As a simple and blunt test, we can investigate crude timing stats in ghci for whether it's noticeably faster to use the same function repeatedly or slightly different function each time. First I'll check whether the results of sums are usually cached in ghci:
ghci> sum [2..10000000]
50000004999999
(8.31 secs, 1533723640 bytes)
ghci> sum [2..10000000]
50000004999999
(8.58 secs, 1816661888 bytes)
So you can see it wasn't cached, and that there's a little variance in these crude stats. Now let's multiply by the same complicated thing every time:
ghci> map (* sum [2..10000000]) [1..10]
[50000004999999,100000009999998,150000014999997,200000019999996,250000024999995,300000029999994,350000034999993,400000039999992,450000044999991,500000049999990]

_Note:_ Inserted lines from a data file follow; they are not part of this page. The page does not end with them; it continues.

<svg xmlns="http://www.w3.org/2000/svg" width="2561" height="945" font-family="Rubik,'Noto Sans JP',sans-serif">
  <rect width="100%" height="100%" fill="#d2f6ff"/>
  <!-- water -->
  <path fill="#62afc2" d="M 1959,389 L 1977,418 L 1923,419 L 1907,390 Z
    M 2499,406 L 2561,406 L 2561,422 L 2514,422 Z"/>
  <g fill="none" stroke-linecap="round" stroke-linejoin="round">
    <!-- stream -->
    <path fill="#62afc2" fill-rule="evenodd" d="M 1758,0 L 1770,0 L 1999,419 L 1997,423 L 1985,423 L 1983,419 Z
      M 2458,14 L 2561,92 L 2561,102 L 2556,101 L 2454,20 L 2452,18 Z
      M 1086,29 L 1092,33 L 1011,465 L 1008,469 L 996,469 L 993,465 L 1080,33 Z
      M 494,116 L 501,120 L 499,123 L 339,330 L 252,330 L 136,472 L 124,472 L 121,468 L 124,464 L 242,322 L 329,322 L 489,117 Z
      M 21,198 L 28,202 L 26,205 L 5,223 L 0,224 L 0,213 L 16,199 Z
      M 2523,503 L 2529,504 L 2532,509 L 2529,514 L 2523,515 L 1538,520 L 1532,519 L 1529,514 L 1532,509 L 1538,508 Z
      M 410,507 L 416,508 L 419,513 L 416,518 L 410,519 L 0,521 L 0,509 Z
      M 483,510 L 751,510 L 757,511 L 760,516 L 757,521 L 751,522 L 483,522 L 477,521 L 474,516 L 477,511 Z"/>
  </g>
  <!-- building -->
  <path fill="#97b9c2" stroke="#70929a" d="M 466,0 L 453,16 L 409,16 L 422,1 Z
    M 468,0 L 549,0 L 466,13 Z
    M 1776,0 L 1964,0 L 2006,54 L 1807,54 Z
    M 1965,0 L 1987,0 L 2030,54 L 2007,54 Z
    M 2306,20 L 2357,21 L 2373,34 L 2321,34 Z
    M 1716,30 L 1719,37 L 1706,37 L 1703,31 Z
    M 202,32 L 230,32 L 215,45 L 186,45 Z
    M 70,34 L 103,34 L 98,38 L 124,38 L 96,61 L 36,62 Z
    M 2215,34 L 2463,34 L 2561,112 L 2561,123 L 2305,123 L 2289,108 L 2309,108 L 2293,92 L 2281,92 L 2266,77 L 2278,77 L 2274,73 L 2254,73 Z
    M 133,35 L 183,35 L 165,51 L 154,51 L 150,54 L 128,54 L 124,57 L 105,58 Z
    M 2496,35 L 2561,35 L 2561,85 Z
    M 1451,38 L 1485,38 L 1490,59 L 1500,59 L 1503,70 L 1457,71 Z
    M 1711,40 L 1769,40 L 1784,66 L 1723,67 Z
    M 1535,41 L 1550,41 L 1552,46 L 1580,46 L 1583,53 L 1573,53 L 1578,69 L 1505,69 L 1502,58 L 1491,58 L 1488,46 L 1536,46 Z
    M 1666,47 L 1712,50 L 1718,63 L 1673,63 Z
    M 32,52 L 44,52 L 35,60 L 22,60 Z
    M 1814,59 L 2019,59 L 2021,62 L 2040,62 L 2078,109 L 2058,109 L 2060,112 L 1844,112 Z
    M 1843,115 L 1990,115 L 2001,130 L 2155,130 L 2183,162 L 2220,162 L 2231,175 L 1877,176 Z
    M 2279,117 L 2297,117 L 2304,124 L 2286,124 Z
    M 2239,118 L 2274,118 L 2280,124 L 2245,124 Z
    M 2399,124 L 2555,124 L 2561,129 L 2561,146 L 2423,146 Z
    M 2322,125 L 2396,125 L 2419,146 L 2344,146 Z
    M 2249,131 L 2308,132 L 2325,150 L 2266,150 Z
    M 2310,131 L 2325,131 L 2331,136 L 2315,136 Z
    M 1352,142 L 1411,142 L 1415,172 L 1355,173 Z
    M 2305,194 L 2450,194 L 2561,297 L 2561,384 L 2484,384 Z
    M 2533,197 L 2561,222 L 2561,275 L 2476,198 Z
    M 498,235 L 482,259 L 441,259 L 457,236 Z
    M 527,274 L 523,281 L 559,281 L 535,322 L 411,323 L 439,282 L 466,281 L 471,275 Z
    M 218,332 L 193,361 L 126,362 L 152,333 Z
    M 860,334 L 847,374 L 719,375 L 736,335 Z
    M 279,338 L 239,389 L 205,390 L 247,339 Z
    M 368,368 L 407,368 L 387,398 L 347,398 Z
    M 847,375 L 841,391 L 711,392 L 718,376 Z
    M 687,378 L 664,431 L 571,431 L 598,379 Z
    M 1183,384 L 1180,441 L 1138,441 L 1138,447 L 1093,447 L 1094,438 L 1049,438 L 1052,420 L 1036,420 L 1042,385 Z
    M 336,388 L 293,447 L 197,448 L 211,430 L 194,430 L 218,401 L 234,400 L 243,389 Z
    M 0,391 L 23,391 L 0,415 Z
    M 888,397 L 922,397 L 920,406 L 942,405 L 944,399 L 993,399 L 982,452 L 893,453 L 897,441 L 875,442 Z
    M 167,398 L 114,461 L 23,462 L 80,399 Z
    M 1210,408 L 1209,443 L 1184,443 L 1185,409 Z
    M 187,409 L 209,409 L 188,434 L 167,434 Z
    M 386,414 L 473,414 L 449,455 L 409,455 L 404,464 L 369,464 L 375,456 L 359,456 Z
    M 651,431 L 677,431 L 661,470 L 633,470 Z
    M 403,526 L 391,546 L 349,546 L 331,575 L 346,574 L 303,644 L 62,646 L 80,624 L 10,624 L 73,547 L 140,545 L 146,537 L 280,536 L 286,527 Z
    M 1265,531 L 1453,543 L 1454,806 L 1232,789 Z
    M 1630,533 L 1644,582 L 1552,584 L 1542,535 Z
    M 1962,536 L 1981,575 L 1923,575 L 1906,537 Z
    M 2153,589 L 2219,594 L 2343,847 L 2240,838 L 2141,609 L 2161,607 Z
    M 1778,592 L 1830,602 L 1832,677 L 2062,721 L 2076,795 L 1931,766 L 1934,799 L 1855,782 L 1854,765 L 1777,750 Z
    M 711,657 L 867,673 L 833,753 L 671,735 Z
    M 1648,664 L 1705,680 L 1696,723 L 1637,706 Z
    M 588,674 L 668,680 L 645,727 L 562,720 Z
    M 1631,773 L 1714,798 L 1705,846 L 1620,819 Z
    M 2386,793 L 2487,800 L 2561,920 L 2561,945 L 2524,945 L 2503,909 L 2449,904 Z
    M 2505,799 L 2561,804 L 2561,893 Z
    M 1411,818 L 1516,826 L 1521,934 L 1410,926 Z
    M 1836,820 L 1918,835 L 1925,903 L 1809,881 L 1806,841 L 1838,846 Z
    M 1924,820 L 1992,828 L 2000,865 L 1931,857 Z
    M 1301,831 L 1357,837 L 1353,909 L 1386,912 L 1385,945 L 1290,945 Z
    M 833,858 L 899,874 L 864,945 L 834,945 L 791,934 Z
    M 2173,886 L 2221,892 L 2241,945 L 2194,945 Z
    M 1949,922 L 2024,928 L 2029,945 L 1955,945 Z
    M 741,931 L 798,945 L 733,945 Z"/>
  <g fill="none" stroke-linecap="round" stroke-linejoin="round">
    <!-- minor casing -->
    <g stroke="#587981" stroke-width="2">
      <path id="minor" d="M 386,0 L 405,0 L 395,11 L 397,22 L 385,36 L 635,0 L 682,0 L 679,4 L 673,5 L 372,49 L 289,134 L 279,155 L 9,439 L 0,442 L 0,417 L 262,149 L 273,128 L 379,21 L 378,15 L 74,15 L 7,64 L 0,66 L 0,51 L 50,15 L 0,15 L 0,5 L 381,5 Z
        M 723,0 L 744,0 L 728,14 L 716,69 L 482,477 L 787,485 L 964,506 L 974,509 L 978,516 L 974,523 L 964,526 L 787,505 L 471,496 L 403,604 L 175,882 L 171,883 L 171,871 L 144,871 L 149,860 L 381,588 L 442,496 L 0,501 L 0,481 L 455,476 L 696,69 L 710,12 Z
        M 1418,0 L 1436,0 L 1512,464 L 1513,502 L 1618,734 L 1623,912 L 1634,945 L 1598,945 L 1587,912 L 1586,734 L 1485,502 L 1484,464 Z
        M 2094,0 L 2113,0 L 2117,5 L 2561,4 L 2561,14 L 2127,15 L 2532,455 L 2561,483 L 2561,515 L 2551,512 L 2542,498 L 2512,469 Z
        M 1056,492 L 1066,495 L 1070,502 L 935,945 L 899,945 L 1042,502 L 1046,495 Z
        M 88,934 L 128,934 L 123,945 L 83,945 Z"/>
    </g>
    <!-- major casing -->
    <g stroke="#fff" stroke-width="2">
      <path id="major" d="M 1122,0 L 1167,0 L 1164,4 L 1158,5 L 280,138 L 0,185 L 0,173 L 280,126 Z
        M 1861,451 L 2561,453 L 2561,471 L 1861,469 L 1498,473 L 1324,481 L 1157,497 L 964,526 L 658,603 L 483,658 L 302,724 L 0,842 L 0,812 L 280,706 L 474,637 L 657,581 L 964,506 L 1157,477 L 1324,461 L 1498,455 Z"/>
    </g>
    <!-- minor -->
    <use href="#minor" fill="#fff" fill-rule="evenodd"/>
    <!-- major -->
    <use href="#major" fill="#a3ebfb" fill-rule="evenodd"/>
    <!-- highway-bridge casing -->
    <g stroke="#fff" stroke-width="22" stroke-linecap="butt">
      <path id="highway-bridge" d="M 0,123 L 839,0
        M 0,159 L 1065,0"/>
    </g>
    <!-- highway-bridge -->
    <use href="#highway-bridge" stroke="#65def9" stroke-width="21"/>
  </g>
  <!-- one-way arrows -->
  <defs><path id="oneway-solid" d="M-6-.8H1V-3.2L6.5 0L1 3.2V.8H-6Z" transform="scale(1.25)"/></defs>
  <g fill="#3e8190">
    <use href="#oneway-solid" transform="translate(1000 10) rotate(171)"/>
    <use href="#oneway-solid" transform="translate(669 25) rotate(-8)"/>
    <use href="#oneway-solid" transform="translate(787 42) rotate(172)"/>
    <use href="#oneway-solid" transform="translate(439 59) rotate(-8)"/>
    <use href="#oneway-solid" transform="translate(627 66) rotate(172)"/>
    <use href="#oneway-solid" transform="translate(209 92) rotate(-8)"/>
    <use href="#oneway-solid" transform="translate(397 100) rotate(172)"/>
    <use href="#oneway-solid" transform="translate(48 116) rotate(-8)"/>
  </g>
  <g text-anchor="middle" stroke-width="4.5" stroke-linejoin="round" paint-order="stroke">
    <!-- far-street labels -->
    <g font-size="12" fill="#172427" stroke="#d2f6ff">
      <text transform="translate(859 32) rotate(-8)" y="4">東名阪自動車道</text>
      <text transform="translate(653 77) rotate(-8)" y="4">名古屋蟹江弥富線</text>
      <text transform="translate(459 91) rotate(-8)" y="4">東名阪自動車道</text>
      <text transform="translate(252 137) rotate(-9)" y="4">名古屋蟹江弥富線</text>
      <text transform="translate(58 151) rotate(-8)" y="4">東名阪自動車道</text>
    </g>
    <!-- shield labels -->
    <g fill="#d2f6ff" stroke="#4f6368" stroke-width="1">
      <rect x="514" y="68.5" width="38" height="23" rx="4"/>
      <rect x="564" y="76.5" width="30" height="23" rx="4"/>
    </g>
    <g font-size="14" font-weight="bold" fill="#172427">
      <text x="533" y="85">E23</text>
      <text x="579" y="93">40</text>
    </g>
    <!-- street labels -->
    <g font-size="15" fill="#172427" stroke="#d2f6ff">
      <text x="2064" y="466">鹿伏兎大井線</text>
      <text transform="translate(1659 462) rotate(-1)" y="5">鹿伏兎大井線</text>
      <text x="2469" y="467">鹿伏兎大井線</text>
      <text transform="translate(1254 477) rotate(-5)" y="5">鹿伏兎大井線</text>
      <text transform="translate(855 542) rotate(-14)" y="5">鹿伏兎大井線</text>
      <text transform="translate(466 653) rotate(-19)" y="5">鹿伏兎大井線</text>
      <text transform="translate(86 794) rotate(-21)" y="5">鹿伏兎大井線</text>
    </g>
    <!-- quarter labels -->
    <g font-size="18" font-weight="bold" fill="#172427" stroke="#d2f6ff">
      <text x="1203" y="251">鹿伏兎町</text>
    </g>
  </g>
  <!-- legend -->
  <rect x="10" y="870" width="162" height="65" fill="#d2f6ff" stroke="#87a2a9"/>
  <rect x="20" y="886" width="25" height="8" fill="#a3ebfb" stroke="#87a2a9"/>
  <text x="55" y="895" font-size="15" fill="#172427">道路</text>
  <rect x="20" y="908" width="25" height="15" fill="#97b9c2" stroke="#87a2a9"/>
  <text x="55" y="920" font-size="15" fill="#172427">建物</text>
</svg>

(8.30 secs, 1534499200 bytes)
So (including a little variance, it took almost exactly the same time to multiply ten numbers by sum [2..10000000] using map than multiplying a single one. Multiplying ten pairs of numbers takes hardly any time at all. So ghci (an interpreter, not even an optimising compiler) didn't introduce multiple copies of the same calculation.
This isn't because ghci is clever, it's because lazy evaluation, a nice feature of pure functional programming, never does more work than necessary. In a most programming languages it would be hard to optimise away passing a lengthy calculation around all over the place instead of saving its result in a variable.
Now let's compare that with doing a slightly different calculation each time, where we add up slightly fewer numbers as we go.
ghci> map (\x -> sum [x..10000000]) [1..10]
[50000005000000,50000004999999,50000004999997,50000004999994,50000004999990,50000004999985,50000004999979,50000004999972,50000004999964,50000004999955]
(77.98 secs, 16796207024 bytes)
Well, that took roughly ten times as long, as we expected, because now we're asking it to do a different thing every time. I can verify for you that this paused for each number, whereas when we didn't change the expensive-to-calculate number, it was only evaluated once, and the pause was before the first number and the rest appeared rapidly.